(Source records)
============================================================

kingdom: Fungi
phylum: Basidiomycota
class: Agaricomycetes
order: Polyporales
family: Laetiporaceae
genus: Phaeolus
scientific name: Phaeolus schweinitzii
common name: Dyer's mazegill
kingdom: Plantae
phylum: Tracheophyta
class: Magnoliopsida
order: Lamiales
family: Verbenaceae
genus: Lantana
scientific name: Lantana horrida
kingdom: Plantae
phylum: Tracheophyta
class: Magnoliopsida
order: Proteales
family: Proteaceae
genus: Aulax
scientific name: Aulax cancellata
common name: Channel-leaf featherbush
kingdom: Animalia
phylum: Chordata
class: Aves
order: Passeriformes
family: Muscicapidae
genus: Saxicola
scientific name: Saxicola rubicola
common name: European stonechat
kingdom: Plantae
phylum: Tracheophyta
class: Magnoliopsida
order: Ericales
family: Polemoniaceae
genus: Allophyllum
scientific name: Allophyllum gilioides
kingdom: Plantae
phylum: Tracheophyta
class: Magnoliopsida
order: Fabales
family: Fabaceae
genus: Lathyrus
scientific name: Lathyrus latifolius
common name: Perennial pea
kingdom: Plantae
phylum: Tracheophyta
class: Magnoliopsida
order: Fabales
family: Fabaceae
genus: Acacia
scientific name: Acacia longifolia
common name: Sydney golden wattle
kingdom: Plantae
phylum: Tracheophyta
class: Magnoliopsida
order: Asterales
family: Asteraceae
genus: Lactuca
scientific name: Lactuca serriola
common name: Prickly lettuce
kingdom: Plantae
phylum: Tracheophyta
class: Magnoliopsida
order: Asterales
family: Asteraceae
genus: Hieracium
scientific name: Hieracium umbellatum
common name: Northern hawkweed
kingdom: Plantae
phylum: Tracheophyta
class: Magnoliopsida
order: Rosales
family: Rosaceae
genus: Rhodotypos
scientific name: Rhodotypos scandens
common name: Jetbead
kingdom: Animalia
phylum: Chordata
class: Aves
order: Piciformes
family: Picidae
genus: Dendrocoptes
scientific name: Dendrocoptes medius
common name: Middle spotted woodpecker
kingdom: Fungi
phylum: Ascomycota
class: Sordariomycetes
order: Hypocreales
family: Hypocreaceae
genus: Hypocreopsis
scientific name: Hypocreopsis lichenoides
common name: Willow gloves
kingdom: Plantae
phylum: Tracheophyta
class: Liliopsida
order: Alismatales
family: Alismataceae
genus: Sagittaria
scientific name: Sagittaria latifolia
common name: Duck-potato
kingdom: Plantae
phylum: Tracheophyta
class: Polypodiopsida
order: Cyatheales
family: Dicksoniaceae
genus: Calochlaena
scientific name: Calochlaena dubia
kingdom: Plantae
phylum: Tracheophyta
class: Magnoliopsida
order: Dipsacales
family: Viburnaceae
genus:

============================================================

Copy out every line of the material above word for word, keeping the same order.

kingdom: Fungi
phylum: Basidiomycota
class: Agaricomycetes
order: Polyporales
family: Laetiporaceae
genus: Phaeolus
scientific name: Phaeolus schweinitzii
common name: Dyer's mazegill
kingdom: Plantae
phylum: Tracheophyta
class: Magnoliopsida
order: Lamiales
family: Verbenaceae
genus: Lantana
scientific name: Lantana horrida
kingdom: Plantae
phylum: Tracheophyta
class: Magnoliopsida
order: Proteales
family: Proteaceae
genus: Aulax
scientific name: Aulax cancellata
common name: Channel-leaf featherbush
kingdom: Animalia
phylum: Chordata
class: Aves
order: Passeriformes
family: Muscicapidae
genus: Saxicola
scientific name: Saxicola rubicola
common name: European stonechat
kingdom: Plantae
phylum: Tracheophyta
class: Magnoliopsida
order: Ericales
family: Polemoniaceae
genus: Allophyllum
scientific name: Allophyllum gilioides
kingdom: Plantae
phylum: Tracheophyta
class: Magnoliopsida
order: Fabales
family: Fabaceae
genus: Lathyrus
scientific name: Lathyrus latifolius
common name: Perennial pea
kingdom: Plantae
phylum: Tracheophyta
class: Magnoliopsida
order: Fabales
family: Fabaceae
genus: Acacia
scientific name: Acacia longifolia
common name: Sydney golden wattle
kingdom: Plantae
phylum: Tracheophyta
class: Magnoliopsida
order: Asterales
family: Asteraceae
genus: Lactuca
scientific name: Lactuca serriola
common name: Prickly lettuce
kingdom: Plantae
phylum: Tracheophyta
class: Magnoliopsida
order: Asterales
family: Asteraceae
genus: Hieracium
scientific name: Hieracium umbellatum
common name: Northern hawkweed
kingdom: Plantae
phylum: Tracheophyta
class: Magnoliopsida
order: Rosales
family: Rosaceae
genus: Rhodotypos
scientific name: Rhodotypos scandens
common name: Jetbead
kingdom: Animalia
phylum: Chordata
class: Aves
order: Piciformes
family: Picidae
genus: Dendrocoptes
scientific name: Dendrocoptes medius
common name: Middle spotted woodpecker
kingdom: Fungi
phylum: Ascomycota
class: Sordariomycetes
order: Hypocreales
family: Hypocreaceae
genus: Hypocreopsis
scientific name: Hypocreopsis lichenoides
common name: Willow gloves
kingdom: Plantae
phylum: Tracheophyta
class: Liliopsida
order: Alismatales
family: Alismataceae
genus: Sagittaria
scientific name: Sagittaria latifolia
common name: Duck-potato
kingdom: Plantae
phylum: Tracheophyta
class: Polypodiopsida
order: Cyatheales
family: Dicksoniaceae
genus: Calochlaena
scientific name: Calochlaena dubia
kingdom: Plantae
phylum: Tracheophyta
class: Magnoliopsida
order: Dipsacales
family: Viburnaceae
genus:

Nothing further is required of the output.